(Information provided)
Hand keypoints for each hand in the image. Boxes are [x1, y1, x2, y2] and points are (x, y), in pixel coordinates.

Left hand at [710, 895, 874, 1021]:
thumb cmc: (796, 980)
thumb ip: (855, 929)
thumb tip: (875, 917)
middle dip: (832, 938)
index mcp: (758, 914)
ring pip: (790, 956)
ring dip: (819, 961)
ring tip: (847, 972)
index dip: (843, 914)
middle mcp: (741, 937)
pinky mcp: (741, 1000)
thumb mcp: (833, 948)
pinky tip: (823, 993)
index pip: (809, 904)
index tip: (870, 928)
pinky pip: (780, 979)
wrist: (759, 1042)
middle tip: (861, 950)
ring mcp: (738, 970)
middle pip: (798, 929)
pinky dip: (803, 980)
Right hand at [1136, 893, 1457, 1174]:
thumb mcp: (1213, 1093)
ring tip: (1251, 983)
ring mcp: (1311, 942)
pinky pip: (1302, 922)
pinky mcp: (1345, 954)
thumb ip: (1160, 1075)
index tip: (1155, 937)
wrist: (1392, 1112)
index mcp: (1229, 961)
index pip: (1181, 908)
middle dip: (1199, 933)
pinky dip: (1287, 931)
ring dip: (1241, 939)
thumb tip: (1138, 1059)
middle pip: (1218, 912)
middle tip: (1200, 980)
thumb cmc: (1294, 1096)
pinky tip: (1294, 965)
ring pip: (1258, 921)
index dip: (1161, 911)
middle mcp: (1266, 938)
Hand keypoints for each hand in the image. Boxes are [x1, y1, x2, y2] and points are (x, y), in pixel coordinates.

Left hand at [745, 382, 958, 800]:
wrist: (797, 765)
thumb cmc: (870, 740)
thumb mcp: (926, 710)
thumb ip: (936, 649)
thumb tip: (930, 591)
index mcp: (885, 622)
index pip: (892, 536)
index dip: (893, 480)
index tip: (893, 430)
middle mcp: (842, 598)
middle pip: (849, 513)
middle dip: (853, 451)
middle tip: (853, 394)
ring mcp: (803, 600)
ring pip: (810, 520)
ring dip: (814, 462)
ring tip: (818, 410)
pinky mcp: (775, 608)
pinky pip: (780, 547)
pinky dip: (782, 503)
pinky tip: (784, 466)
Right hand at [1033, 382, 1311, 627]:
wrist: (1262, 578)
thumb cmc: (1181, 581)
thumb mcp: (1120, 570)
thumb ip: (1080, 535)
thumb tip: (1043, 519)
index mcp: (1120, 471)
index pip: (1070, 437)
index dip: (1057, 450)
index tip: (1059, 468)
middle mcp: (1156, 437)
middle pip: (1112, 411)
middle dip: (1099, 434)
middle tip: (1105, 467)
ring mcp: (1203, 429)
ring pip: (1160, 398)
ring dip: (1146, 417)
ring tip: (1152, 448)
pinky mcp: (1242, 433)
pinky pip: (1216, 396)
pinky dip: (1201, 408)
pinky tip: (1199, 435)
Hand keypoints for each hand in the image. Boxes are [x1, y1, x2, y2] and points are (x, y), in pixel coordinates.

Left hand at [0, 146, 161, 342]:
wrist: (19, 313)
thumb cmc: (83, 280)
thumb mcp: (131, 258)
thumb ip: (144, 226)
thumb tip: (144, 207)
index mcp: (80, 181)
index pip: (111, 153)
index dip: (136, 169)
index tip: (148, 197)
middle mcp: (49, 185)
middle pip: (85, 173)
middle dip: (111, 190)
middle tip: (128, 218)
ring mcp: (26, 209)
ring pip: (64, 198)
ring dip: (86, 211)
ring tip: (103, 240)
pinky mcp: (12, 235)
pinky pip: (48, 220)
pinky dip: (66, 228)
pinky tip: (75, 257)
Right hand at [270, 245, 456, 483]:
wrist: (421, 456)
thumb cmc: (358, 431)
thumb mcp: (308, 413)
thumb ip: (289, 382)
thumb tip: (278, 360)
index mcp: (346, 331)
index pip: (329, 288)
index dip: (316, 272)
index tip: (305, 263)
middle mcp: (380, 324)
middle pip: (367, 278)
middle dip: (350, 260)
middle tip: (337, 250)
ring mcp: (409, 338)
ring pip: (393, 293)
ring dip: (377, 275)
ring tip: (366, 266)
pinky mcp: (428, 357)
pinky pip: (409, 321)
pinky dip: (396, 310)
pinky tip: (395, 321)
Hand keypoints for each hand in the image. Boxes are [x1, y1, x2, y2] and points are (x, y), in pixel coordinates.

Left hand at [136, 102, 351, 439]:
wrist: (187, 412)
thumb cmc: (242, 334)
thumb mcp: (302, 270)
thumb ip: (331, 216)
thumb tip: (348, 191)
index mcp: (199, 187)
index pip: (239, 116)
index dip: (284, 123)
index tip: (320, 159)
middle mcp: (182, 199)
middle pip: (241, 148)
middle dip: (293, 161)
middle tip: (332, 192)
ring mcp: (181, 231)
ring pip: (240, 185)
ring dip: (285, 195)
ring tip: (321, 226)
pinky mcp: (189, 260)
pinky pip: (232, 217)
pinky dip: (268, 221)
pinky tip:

(What to do)
Please return all of the entries exactly as they were given.

(Written answer)
Hand keypoints for each hand in the image. Boxes are [x1, y1, x2, y2] and points are (x, y), in pixel coordinates.

Left hand at [710, 895, 874, 1021]:
thumb cmc: (796, 980)
thumb ip: (855, 929)
thumb tip: (875, 917)
middle dip: (832, 938)
index mcp: (758, 914)
ring pip: (790, 956)
ring dip: (819, 961)
ring tip: (847, 972)
index dip: (843, 914)
middle mcp: (741, 937)
pinky mcp: (741, 1000)
thumb mcp: (833, 948)
pinky tip: (823, 993)
index pip: (809, 904)
index tip: (870, 928)
pinky pip: (780, 979)
wrist: (759, 1042)
middle tip: (861, 950)
ring mcp: (738, 970)
middle pip: (798, 929)
pinky dip: (803, 980)
Right hand at [1136, 893, 1457, 1174]:
thumb mcp: (1213, 1093)
ring tip: (1251, 983)
ring mcp: (1311, 942)
pinky pip: (1302, 922)
pinky mcp: (1345, 954)
thumb ip: (1160, 1075)
index tip: (1155, 937)
wrist: (1392, 1112)
index mcp: (1229, 961)
index pip: (1181, 908)
middle dip: (1199, 933)
pinky dip: (1287, 931)
ring dip: (1241, 939)
thumb tip: (1138, 1059)
middle pip: (1218, 912)
middle tip: (1200, 980)
thumb cmc: (1294, 1096)
pinky tip: (1294, 965)
ring pip: (1258, 921)
index dip: (1161, 911)
middle mcp: (1266, 938)
Hand keypoints for each hand in the image. Boxes are [x1, y1, x2, y2] and points are (x, y), in pixel coordinates.

Left hand at [745, 382, 958, 800]:
wrist: (797, 765)
thumb cmc: (870, 740)
thumb mcp: (926, 710)
thumb ip: (936, 649)
thumb tip: (930, 591)
index mcp: (885, 622)
index pip: (892, 536)
index dip: (893, 480)
index tip: (893, 430)
middle mcp: (842, 598)
middle pip: (849, 513)
middle dip: (853, 451)
middle tip: (853, 394)
ring mcp: (803, 600)
ring pip: (810, 520)
ring dip: (814, 462)
ring tip: (818, 410)
pinky mcp: (775, 608)
pinky pip: (780, 547)
pinky dip: (782, 503)
pinky tip: (784, 466)
Right hand at [1033, 382, 1311, 627]:
wrist: (1262, 578)
thumb cmc: (1181, 581)
thumb mcp: (1120, 570)
thumb ip: (1080, 535)
thumb tip: (1043, 519)
index mcp: (1120, 471)
index pip: (1070, 437)
index dip: (1057, 450)
index tip: (1059, 468)
middle mcp: (1156, 437)
middle pip: (1112, 411)
middle dip: (1099, 434)
middle tip: (1105, 467)
ring mcp: (1203, 429)
ring pip: (1160, 398)
ring dip: (1146, 417)
ring tip: (1152, 448)
pinky mcp: (1242, 433)
pinky pip: (1216, 396)
pinky dip: (1201, 408)
pinky tip: (1199, 435)
Hand keypoints for each hand in the image. Boxes are [x1, y1, x2, y2] and points are (x, y), in pixel coordinates.

Left hand at [0, 146, 161, 342]:
wrist: (19, 313)
thumb cmc: (83, 280)
thumb mcp: (131, 258)
thumb ip: (144, 226)
thumb tip: (144, 207)
index mcp: (80, 181)
index pip: (111, 153)
index dip: (136, 169)
index tip: (148, 197)
middle mcp: (49, 185)
middle pip: (85, 173)
middle dip: (111, 190)
middle tip: (128, 218)
ring mcp: (26, 209)
ring pip: (64, 198)
ring dip: (86, 211)
ring tip: (103, 240)
pinky mcp: (12, 235)
pinky pip: (48, 220)
pinky dip: (66, 228)
pinky tip: (75, 257)
Right hand at [270, 245, 456, 483]:
wrist: (421, 456)
thumb cmc: (358, 431)
thumb mcp: (308, 413)
thumb ip: (289, 382)
thumb tip: (278, 360)
index mcp: (346, 331)
index pip: (329, 288)
index dip: (316, 272)
index tip: (305, 263)
middle mcp: (380, 324)
middle pip: (367, 278)
middle dip: (350, 260)
middle tip: (337, 250)
ring mcp: (409, 338)
ring pip: (393, 293)
ring dip: (377, 275)
ring tip: (366, 266)
pinky mcp: (428, 357)
pinky pip: (409, 321)
pinky dip: (396, 310)
pinky tip: (395, 321)
Hand keypoints for each hand in the image. Boxes are [x1, y1, x2, y2] and points are (x, y), in pixel coordinates.

Left hand at [136, 102, 351, 439]:
wrist: (187, 412)
thumb cmc: (242, 334)
thumb mcp: (302, 270)
thumb ip: (331, 216)
thumb tip: (348, 191)
index mcp: (199, 187)
index pip: (239, 116)
index dip: (284, 123)
index tip: (320, 159)
middle mcp: (182, 199)
middle pip: (241, 148)
middle dip: (293, 161)
middle tip: (332, 192)
ring mcp: (181, 231)
ring pip: (240, 185)
ring dip: (285, 195)
ring tip: (321, 226)
pinky mcp: (189, 260)
pinky pip: (232, 217)
pinky dip: (268, 221)
pinky tip:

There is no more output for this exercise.